The very first step in NLP is to have a POS tagger, that is, something tagging every word in a sentence with its part-of-speech (verb, noun, pronoun, adjective, adverb, etc). Having this allows to have another features that will allow higher level model to generalize more easily (like "oh, this word is a noun. Even if I never saw this word before, I know that this sentence is synctactically correct") and with less data.
One might at first think that this is not even an issue: look at the dictionnary entry for this word. Sadly, language is highly ambiguous. Let's consider "Je commande" (I order) and "une commande" (an order); depending on the context, "commande" is either a noun or a verbal form. Thankfully, french is much more morphologically rich than english, which makes it a less ambiguous language and provides more patterns in the words to guess their POS (like a word ending in "ly" is most likely an adverb).
Alright, let's brainstorm for a little, and see what kind of clues we can have to guess a word's POS. in machine learning terminology, that's called "features".
- hopefully, we already know the word, and this word will have a clear frequential dominance of one its many possible POS. For instance, the determiner "la" is ambiguous with "LA" (Los Angeles), but the determiner occuring much more than the city, always tagging it as the determiner will fail in only very few cases. Same applies for the "est" (a form of "être"/"be") and "est", the latin locution.

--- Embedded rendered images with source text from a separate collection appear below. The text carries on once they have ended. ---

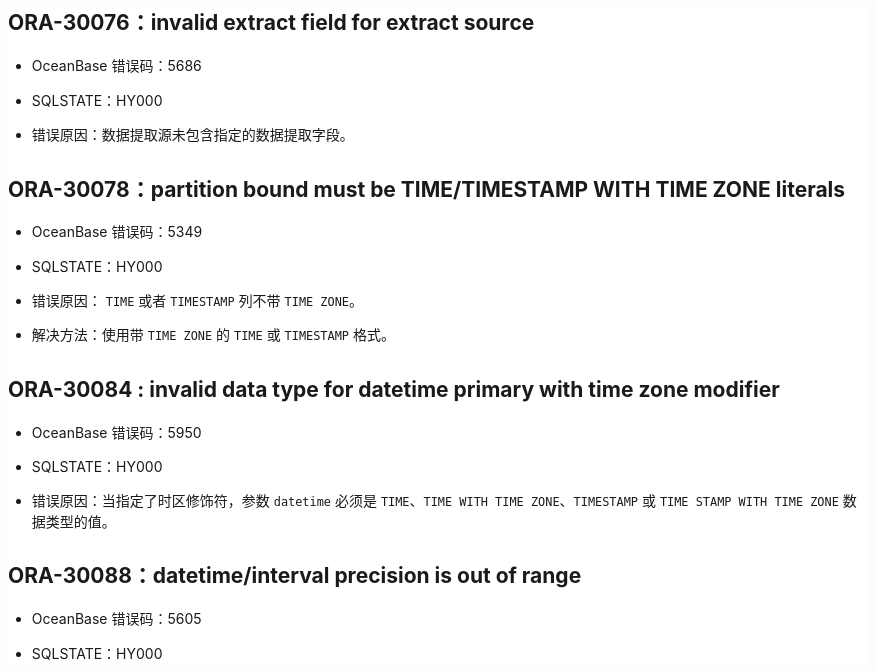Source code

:   




ORA-30076：invalid extract field for extract source 
-----------------------------------------------------------------------

* OceanBase 错误码：5686

  

* SQLSTATE：HY000

  

* 错误原因：数据提取源未包含指定的数据提取字段。

  




ORA-30078：partition bound must be TIME/TIMESTAMP WITH TIME ZONE literals 
---------------------------------------------------------------------------------------------

* OceanBase 错误码：5349

  

* SQLSTATE：HY000

  

* 错误原因： `TIME` 或者 `TIMESTAMP` 列不带 `TIME ZONE`。

  

* 解决方法：使用带 `TIME ZONE` 的 `TIME` 或 `TIMESTAMP` 格式。

  




ORA-30084 : invalid data type for datetime primary with time zone modifier 
-----------------------------------------------------------------------------------------------

* OceanBase 错误码：5950

  

* SQLSTATE：HY000

  

* 错误原因：当指定了时区修饰符，参数 `datetime` 必须是 `TIME`、`TIME WITH TIME ZONE`、`TIMESTAMP` 或 `TIME STAMP WITH TIME ZONE` 数据类型的值。

  




ORA-30088：datetime/interval precision is out of range 
--------------------------------------------------------------------------

* OceanBase 错误码：5605

  

* SQLSTATE：HY000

- Case would also help disambiguate the LA case. So, keeping the shape is a good feature. We'll unlikely to know every city and possible name and every organisation etc, then something starting with a capitalized letter is actually a good indication to tag it as a proper noun.
- If we don't know the word, we can use some morphological features of french. Suffixes like "er", "é", "ées", "ée", "eindre", "oindre", "ir", "issons", "issez", "ent" are very strong features.

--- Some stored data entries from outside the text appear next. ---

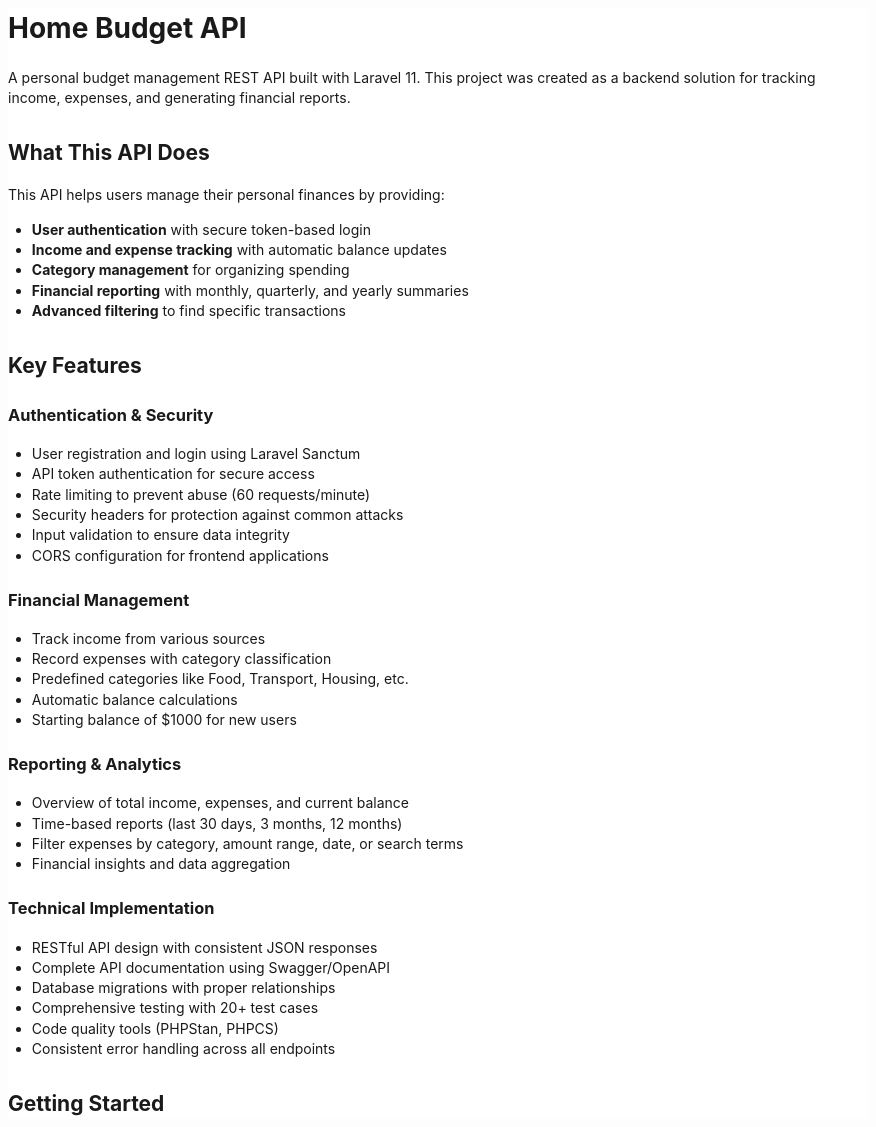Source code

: # Home Budget API

A personal budget management REST API built with Laravel 11. This project was created as a backend solution for tracking income, expenses, and generating financial reports.

## What This API Does

This API helps users manage their personal finances by providing:

- **User authentication** with secure token-based login
- **Income and expense tracking** with automatic balance updates
- **Category management** for organizing spending
- **Financial reporting** with monthly, quarterly, and yearly summaries
- **Advanced filtering** to find specific transactions

## Key Features

### Authentication & Security
- User registration and login using Laravel Sanctum
- API token authentication for secure access
- Rate limiting to prevent abuse (60 requests/minute)
- Security headers for protection against common attacks
- Input validation to ensure data integrity
- CORS configuration for frontend applications

### Financial Management
- Track income from various sources
- Record expenses with category classification
- Predefined categories like Food, Transport, Housing, etc.
- Automatic balance calculations
- Starting balance of $1000 for new users

### Reporting & Analytics
- Overview of total income, expenses, and current balance
- Time-based reports (last 30 days, 3 months, 12 months)
- Filter expenses by category, amount range, date, or search terms
- Financial insights and data aggregation

### Technical Implementation
- RESTful API design with consistent JSON responses
- Complete API documentation using Swagger/OpenAPI
- Database migrations with proper relationships
- Comprehensive testing with 20+ test cases
- Code quality tools (PHPStan, PHPCS)
- Consistent error handling across all endpoints

## Getting Started
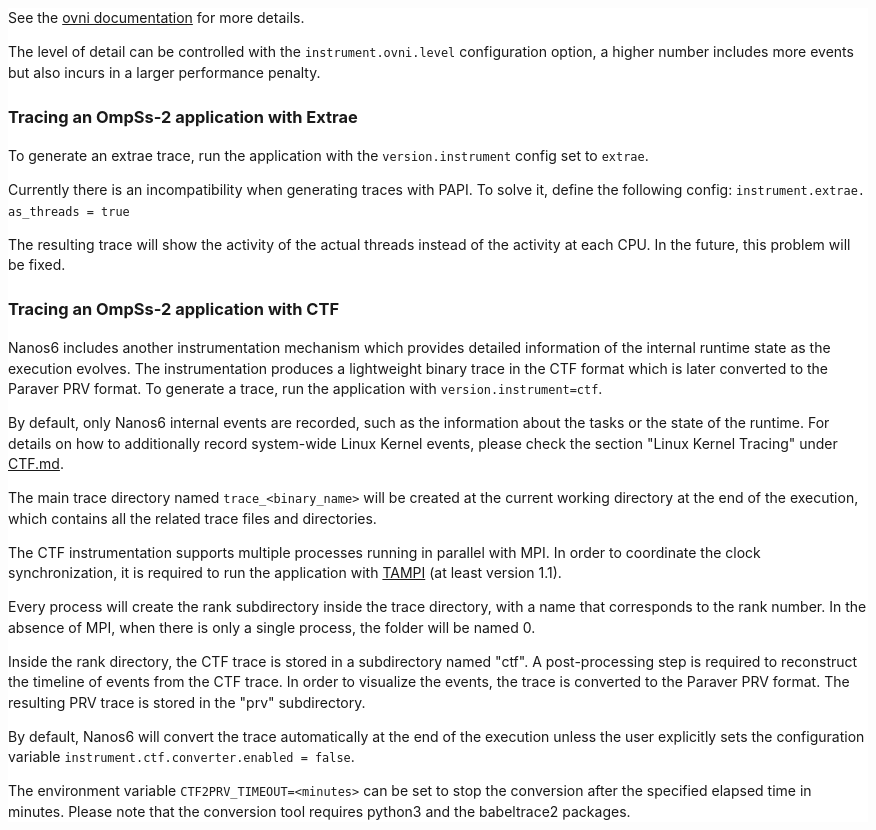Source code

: See the [ovni documentation][ovnidoc] for more details.

[ovnidoc]: https://ovni.readthedocs.io/

The level of detail can be controlled with the `instrument.ovni.level`
configuration option, a higher number includes more events but also incurs in a
larger performance penalty.


### Tracing an OmpSs-2 application with Extrae

To generate an extrae trace, run the application with the `version.instrument` config set to `extrae`.

Currently there is an incompatibility when generating traces with PAPI.
To solve it, define the following config: `instrument.extrae.as_threads = true`

The resulting trace will show the activity of the actual threads instead of the activity at each CPU.
In the future, this problem will be fixed.


### Tracing an OmpSs-2 application with CTF

Nanos6 includes another instrumentation mechanism which provides detailed
information of the internal runtime state as the execution evolves. The
instrumentation produces a lightweight binary trace in the CTF format which is
later converted to the Paraver PRV format. To generate a trace, run the
application with `version.instrument=ctf`.

By default, only Nanos6 internal events are recorded, such as the information
about the tasks or the state of the runtime. For details on how to additionally
record system-wide Linux Kernel events, please check the section "Linux Kernel
Tracing" under [CTF.md](docs/ctf/CTF.md).

The main trace directory named `trace_<binary_name>` will be created at the current
working directory at the end of the execution, which contains all the related
trace files and directories.

The CTF instrumentation supports multiple processes running in parallel with MPI.
In order to coordinate the clock synchronization, it is required to run the
application with [TAMPI](https://github.com/bsc-pm/tampi) (at least version 1.1).

Every process will create the rank subdirectory inside the trace directory, with
a name that corresponds to the rank number. In the absence of MPI, when there is
only a single process, the folder will be named 0.

Inside the rank directory, the CTF trace is stored in a subdirectory named
"ctf". A post-processing step is required to reconstruct the timeline of events
from the CTF trace. In order to visualize the events, the trace is converted to
the Paraver PRV format. The resulting PRV trace is stored in the "prv"
subdirectory.

By default, Nanos6 will convert the trace automatically at the end of the
execution unless the user explicitly sets the configuration variable
`instrument.ctf.converter.enabled = false`.

The environment variable `CTF2PRV_TIMEOUT=<minutes>` can be set to stop the
conversion after the specified elapsed time in minutes. Please note that the
conversion tool requires python3 and the babeltrace2 packages.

- Same applies for prefixes.
Great. But they're another question. More than one, actually. How much can I trust every of these features? What are their relative levels of confidence? I mean, I believe they help. I don't know how if I'm right, and if I am, I don't know how much. A "ement" prefix is alwyas an adverb (tbh, I just don't have any counter example on top of head right now), while "er" is super often discriminative to infinitive verbs, but one counter example could be the adjective "léger" (not heavy), so we're slightly less confident in this one.
How to choose those confidence levels? That's where we start to apply machine learning.